◆ **ACTION ITEM**
All lines holding the word "Wypożyczalnia" are to be copied from the records beneath.

(Data excerpts)
------
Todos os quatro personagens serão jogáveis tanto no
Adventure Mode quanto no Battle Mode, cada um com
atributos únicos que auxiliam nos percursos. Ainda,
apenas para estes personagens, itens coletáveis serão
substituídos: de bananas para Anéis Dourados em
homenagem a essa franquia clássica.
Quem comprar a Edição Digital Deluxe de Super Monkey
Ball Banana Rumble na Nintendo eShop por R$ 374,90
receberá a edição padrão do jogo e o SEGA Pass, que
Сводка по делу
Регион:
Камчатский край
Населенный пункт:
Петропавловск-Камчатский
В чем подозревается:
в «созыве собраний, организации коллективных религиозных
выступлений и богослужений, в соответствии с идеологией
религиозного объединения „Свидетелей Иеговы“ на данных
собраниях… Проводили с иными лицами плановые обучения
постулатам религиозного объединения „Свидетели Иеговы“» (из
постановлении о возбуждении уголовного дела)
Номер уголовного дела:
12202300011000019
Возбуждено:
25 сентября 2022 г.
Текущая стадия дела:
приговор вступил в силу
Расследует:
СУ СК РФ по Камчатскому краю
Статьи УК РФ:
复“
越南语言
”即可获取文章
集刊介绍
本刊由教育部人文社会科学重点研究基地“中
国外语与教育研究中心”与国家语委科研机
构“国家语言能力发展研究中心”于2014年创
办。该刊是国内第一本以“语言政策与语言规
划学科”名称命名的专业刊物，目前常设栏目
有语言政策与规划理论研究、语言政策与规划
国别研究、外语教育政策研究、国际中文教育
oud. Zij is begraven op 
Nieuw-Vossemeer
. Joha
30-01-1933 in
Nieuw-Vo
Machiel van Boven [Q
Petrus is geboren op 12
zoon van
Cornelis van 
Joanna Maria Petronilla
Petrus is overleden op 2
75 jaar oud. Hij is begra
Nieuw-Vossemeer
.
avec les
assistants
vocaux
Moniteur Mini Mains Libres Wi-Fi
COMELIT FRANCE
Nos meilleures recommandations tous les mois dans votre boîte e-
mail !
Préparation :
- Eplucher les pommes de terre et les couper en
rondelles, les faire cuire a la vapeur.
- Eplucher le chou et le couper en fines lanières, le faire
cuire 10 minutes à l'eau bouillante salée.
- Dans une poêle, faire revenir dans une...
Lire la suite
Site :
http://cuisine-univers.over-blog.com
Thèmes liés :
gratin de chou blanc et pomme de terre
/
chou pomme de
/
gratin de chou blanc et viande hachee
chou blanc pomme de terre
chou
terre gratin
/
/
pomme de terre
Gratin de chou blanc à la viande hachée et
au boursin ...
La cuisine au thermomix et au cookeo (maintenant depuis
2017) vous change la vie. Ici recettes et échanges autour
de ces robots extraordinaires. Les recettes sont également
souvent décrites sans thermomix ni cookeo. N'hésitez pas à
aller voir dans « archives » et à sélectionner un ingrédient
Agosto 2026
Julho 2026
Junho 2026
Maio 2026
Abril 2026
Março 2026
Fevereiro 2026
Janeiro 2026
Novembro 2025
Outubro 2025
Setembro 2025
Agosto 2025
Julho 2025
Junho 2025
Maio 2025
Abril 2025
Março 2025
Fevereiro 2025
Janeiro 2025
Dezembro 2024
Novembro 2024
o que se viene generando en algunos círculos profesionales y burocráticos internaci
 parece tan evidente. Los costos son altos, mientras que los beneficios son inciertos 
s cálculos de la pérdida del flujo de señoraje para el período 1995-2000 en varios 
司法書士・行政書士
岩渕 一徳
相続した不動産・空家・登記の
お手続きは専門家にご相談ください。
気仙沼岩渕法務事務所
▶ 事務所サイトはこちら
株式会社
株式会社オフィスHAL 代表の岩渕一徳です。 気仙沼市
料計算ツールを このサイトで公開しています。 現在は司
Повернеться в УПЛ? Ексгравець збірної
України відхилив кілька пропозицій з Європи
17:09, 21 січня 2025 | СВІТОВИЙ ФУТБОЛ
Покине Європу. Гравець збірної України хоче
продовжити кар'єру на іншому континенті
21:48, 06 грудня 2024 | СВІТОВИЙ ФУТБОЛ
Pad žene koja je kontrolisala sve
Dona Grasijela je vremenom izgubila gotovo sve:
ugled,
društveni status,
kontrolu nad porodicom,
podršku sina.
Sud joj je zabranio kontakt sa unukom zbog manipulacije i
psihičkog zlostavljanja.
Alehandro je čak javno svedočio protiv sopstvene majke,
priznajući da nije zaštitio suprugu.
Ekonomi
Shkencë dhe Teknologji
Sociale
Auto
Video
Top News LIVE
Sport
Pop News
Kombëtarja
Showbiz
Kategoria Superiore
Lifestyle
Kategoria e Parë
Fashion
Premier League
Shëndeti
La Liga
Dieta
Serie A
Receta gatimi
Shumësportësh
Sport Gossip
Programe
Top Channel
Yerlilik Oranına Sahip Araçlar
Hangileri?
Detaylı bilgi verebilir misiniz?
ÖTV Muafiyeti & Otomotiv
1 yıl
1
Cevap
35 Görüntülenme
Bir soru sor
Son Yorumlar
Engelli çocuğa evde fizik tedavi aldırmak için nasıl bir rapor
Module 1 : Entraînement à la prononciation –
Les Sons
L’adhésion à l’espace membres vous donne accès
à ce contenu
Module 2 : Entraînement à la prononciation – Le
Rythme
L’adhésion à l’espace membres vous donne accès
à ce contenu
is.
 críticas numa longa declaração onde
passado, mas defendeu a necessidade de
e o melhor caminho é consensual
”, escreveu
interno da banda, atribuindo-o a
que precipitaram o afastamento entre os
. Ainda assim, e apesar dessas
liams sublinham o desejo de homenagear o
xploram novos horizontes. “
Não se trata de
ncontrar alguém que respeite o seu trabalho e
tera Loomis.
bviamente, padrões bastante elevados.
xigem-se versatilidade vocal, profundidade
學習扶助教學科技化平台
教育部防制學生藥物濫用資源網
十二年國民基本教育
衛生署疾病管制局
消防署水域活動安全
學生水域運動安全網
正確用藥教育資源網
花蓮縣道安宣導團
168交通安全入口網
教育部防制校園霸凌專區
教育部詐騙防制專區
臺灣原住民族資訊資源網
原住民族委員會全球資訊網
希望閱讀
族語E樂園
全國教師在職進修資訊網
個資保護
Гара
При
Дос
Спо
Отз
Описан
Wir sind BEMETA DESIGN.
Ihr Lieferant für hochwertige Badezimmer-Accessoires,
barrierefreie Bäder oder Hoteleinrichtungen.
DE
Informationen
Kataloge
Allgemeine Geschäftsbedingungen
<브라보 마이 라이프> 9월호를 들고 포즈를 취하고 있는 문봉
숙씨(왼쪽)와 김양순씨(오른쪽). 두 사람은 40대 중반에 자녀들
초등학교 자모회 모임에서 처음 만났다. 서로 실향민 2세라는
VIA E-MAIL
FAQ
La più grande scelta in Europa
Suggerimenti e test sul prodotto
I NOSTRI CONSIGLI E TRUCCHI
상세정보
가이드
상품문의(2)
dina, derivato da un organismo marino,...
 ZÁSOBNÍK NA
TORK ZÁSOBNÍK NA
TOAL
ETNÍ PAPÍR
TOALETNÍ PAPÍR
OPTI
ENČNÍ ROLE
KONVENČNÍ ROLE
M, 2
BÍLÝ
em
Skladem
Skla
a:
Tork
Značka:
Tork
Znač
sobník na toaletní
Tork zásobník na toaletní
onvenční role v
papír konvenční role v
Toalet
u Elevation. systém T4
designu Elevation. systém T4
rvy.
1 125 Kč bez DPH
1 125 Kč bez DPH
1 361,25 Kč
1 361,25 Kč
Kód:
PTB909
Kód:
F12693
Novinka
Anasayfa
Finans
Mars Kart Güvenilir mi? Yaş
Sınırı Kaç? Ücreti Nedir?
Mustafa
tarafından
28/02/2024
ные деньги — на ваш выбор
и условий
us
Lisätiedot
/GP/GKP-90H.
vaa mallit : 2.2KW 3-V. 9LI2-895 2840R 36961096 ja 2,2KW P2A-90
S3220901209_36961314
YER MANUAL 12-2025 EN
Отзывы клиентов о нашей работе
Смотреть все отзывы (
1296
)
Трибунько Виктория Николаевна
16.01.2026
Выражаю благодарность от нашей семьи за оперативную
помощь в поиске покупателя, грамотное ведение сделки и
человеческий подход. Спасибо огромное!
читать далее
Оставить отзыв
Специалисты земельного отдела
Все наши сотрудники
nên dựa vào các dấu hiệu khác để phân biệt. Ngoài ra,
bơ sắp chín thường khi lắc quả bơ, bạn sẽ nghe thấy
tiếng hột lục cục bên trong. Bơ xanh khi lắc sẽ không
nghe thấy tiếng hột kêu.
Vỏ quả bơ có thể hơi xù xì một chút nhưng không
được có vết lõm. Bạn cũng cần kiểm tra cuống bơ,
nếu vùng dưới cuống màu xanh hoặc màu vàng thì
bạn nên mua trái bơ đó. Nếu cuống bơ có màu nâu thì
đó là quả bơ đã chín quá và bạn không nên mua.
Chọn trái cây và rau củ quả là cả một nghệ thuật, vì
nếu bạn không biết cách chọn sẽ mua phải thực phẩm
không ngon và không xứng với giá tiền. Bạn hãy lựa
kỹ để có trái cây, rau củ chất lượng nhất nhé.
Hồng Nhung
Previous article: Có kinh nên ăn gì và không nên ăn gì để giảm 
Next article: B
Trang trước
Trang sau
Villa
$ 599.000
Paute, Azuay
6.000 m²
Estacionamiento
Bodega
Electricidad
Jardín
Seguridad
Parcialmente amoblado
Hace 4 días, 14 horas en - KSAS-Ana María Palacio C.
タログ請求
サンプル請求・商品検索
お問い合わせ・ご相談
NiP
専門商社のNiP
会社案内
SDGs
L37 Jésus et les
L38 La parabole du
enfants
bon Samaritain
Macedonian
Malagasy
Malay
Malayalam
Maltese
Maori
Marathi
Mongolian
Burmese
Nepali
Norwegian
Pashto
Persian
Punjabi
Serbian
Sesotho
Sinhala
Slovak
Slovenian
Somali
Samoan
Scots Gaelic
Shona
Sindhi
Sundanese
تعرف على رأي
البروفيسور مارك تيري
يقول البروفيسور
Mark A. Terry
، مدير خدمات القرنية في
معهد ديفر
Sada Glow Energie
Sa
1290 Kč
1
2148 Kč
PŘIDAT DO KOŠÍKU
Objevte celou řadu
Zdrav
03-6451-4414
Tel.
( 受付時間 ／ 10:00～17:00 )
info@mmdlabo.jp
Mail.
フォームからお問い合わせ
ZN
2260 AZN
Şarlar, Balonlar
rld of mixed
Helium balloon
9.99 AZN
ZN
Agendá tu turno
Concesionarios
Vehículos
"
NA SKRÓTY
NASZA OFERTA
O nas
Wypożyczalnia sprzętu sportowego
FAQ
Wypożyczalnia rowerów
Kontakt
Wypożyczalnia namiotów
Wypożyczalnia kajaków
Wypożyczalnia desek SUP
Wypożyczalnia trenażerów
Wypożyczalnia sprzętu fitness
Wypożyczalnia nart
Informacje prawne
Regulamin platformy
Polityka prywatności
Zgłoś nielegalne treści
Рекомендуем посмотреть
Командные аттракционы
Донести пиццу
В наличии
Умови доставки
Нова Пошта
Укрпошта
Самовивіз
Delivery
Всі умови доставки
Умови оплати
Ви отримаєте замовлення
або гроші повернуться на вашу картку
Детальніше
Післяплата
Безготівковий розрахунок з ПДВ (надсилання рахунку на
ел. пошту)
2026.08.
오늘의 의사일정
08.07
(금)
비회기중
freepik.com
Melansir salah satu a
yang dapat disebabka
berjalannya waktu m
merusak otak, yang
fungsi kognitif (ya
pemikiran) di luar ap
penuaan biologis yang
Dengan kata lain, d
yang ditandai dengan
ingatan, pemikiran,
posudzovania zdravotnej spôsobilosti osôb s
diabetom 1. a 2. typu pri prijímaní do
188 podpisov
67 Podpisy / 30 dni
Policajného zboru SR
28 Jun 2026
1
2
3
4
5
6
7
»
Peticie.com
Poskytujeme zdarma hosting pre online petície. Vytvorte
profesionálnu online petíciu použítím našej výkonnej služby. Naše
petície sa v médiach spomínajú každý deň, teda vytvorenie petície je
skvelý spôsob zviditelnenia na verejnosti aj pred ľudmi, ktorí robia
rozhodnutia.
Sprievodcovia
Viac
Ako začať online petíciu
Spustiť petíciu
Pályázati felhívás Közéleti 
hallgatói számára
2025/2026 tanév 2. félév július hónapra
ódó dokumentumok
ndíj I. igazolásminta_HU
------
◆ **RESULT BELOW**
Wypożyczalnia sprzętu sportowego
Wypożyczalnia rowerów
Wypożyczalnia namiotów
Wypożyczalnia kajaków
Wypożyczalnia desek SUP
Wypożyczalnia trenażerów
Wypożyczalnia sprzętu fitness
Wypożyczalnia nart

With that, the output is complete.